## RECORDS
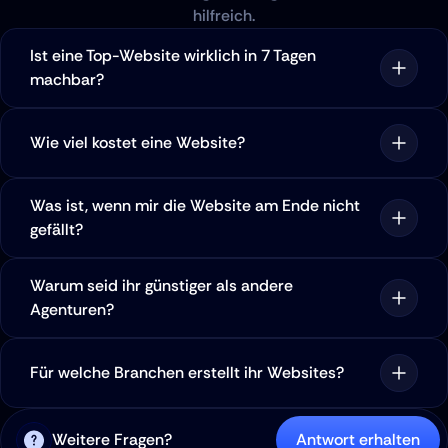
hilfreich.
Ist eine Top-Website wirklich in 7 Tagen 
machbar?
Wie viel kostet eine Website?
Was ist, wenn mir die Website am Ende nicht 
gefällt?
Warum seid ihr günstiger als andere 
Agenturen?
Für welche Branchen erstellt ihr Websites?
Weitere Fragen?
Antwort erhalten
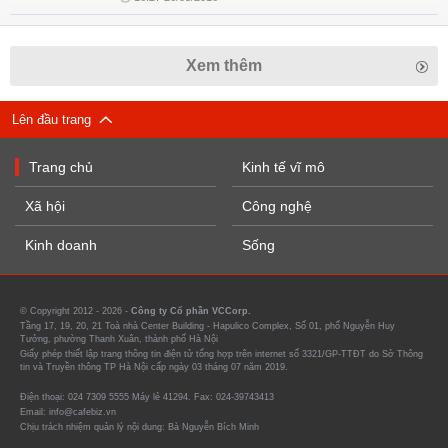
Xem thêm
Lên đầu trang
Trang chủ
Kinh tế vĩ mô
Xã hội
Công nghệ
Kinh doanh
Sống
© Copyright 2012 - 2026 -
Công ty Cổ phần VCCorp.
Tầng 17, 19, 20, 21 Toà nhà Center Building - Hapulico Complex, Số 01, phố Nguyễn Huy
Tưởng, phường Thanh Xuân, thành phố Hà Nội
Giấy phép thiết lập trang thông tin điện tử tổng hợp trên internet số 3321/GP-TTĐT do Sở Thông
tin và Truyền thông TP Hà Nội cấp ngày 03 tháng 07 năm 2019.
Điện thoại: 024 7309 5555 Máy lẻ 41294. Fax: 024-39743413
Email: info@cafebiz.vn
Chịu trách nhiệm quản lý nội dung: Bà Nguyễn Bích Minh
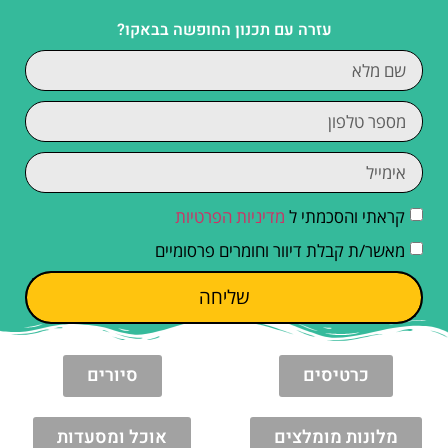
עזרה עם תכנון החופשה בבאקו?
קראתי והסכמתי ל
מדיניות הפרטיות
מאשר/ת קבלת דיוור וחומרים פרסומיים
שליחה
כרטיסים
סיורים
מלונות מומלצים
אוכל ומסעדות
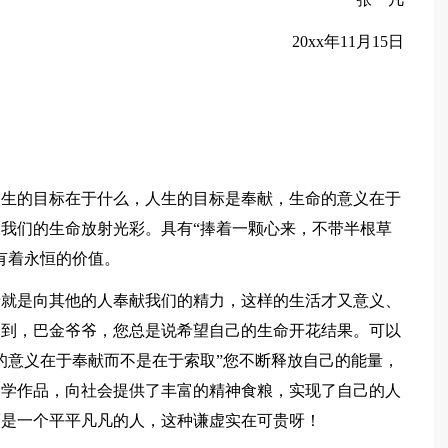
20xx年11月15日
人生的目标在于什么，人生的目标是奉献，生命的意义在于
我们的生命放射光彩。具有“捧着一颗心来，不带半根草
有着永恒的价值。
着就是向其他的人奉献我们的精力，这样的生活才又意义、
不到，巴金爷爷，您总是说希望自己的生命开花结果。可以
的意义在于奉献而不是在于索取”您不断释放自己的能量，
文学作品，向社会提供了丰富的精神食粮，实现了自己的人
而是一个平平凡凡的人，这种谦虚实在可贵呀！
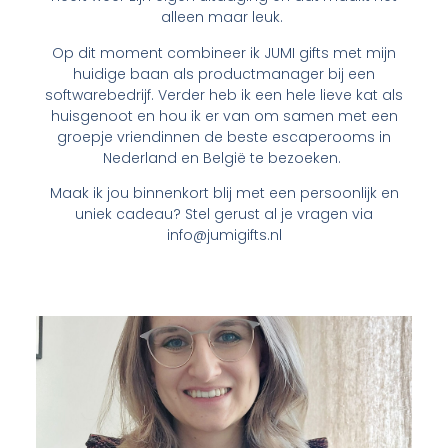
alleen maar leuk.
Op dit moment combineer ik JUMI gifts met mijn
huidige baan als productmanager bij een
softwarebedrijf. Verder heb ik een hele lieve kat als
huisgenoot en hou ik er van om samen met een
groepje vriendinnen de beste escaperooms in
Nederland en België te bezoeken.
Maak ik jou binnenkort blij met een persoonlijk en
uniek cadeau? Stel gerust al je vragen via
info@jumigifts.nl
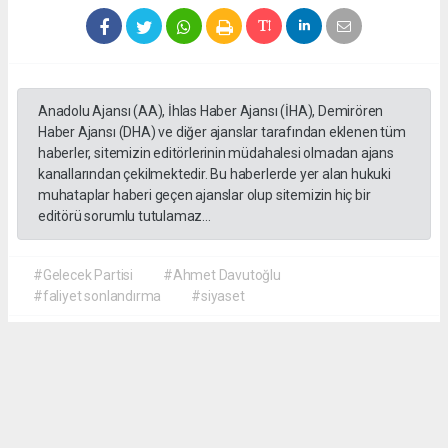
Anadolu Ajansı (AA), İhlas Haber Ajansı (İHA), Demirören
Haber Ajansı (DHA) ve diğer ajanslar tarafından eklenen tüm
haberler, sitemizin editörlerinin müdahalesi olmadan ajans
kanallarından çekilmektedir. Bu haberlerde yer alan hukuki
muhataplar haberi geçen ajanslar olup sitemizin hiç bir
editörü sorumlu tutulamaz...
#Gelecek Partisi
#Ahmet Davutoğlu
#faliyet sonlandırma
#siyaset
Okuyu Yorumları
(0)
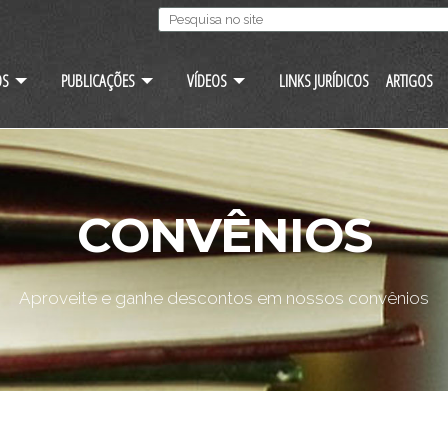
OS
PUBLICAÇÕES
VÍDEOS
LINKS JURÍDICOS
ARTIGOS
CONVÊNIOS
Aproveite e ganhe descontos em nossos convênios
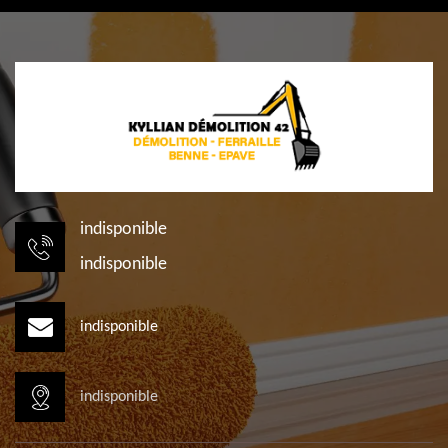
indisponible
indisponible
indisponible
indisponible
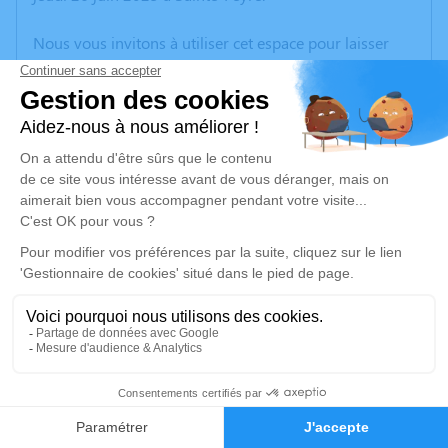
Nous vous invitons à utiliser cet espace pour laisser
vos condoléances, partager des photos souvenirs, une
anecdote ou exprimer vos pensées à travers des
poèmes ou des textes. Cet endroit est un lieu
d'expression dédié à honorer la mémoire de Michel
CHATELAIN.
Un service de plantation d’arbre hommage est
disponible ici
.
Je rends hommage
Cérémonie civile
mercredi 02 juillet 2025 à 09h30
1
Cimetiere de La Cellette
23350 La Cellette
Faire-part
Hommages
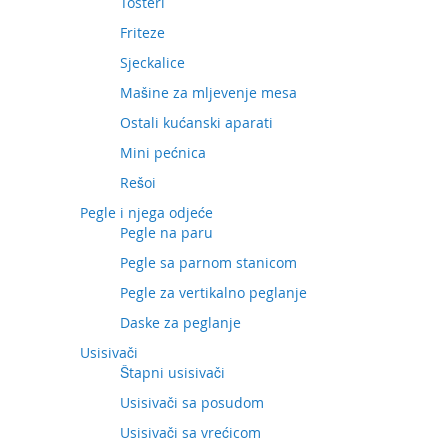
Tosteri
Friteze
Sjeckalice
Mašine za mljevenje mesa
Ostali kućanski aparati
Mini pećnica
Rešoi
Pegle i njega odjeće
Pegle na paru
Pegle sa parnom stanicom
Pegle za vertikalno peglanje
Daske za peglanje
Usisivači
Štapni usisivači
Usisivači sa posudom
Usisivači sa vrećicom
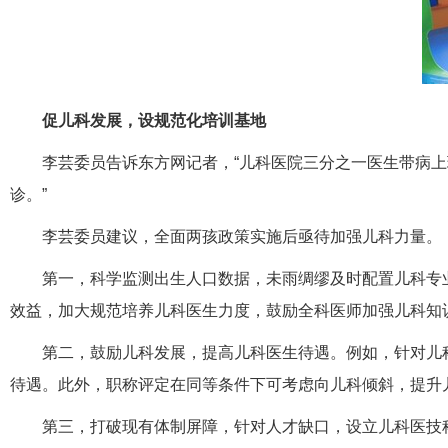
促儿科发展，设规范化培训基地
李芸委员告诉东方网记者，“儿科医院三分之一医生带病上
诊。”
李芸委员建议，全面两孩政策实施后亟待加强儿科力量。
第一，科学监测出生人口数据，未雨绸缪及时配置儿科专
效益，加大规范培养儿科医生力度，鼓励全科医师加强儿科知
第二，鼓励儿科发展，提高儿科医生待遇。例如，针对儿
待遇。此外，职称评定在同等条件下可考虑向儿科倾斜，提升
第三，打破现有体制屏障，针对人才缺口，设立儿科医技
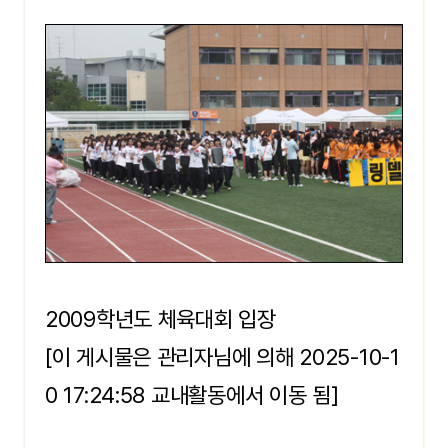
2009학년도 체육대회 입장
[이 게시물은 관리자님에 의해 2025-10-1
0 17:24:58 교내활동에서 이동 됨]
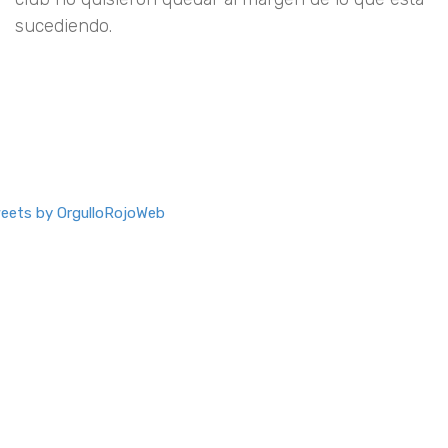
sucediendo.
eets by OrgulloRojoWeb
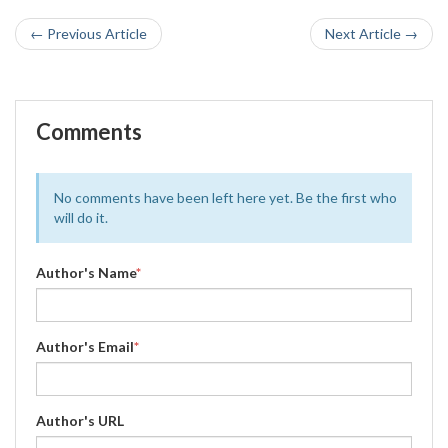
← Previous Article
Next Article →
Comments
No comments have been left here yet. Be the first who
will do it.
Author's Name
*
Author's Email
*
Author's URL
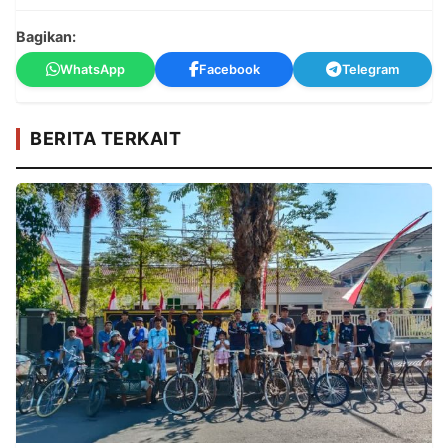
Bagikan:
WhatsApp
Facebook
Telegram
BERITA TERKAIT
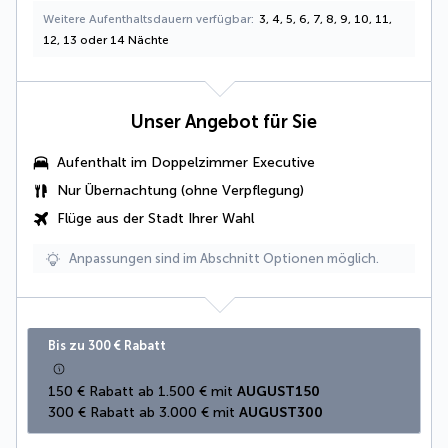
Weitere Aufenthaltsdauern verfügbar
3, 4, 5, 6, 7, 8, 9, 10, 11,
12, 13 oder 14 Nächte
Unser Angebot für Sie
Aufenthalt im
Doppelzimmer Executive
Nur Übernachtung (ohne Verpflegung)
Flüge aus der Stadt Ihrer Wahl
Anpassungen sind im Abschnitt Optionen möglich.
Bis zu 300 € Rabatt
150 € Rabatt ab 1.500 € mit 
AUGUST150
300 € Rabatt ab 3.000 € mit 
AUGUST300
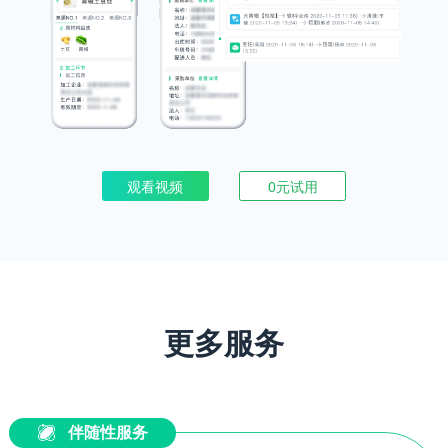
观看视频
0元试用
更多服务
伴随性服务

## ABOUT THIS TASK
Using the listing above, show each line with the word "peglanje" in it.

## EXERCISE RESULT
Pegle za vertikalno peglanje
Daske za peglanje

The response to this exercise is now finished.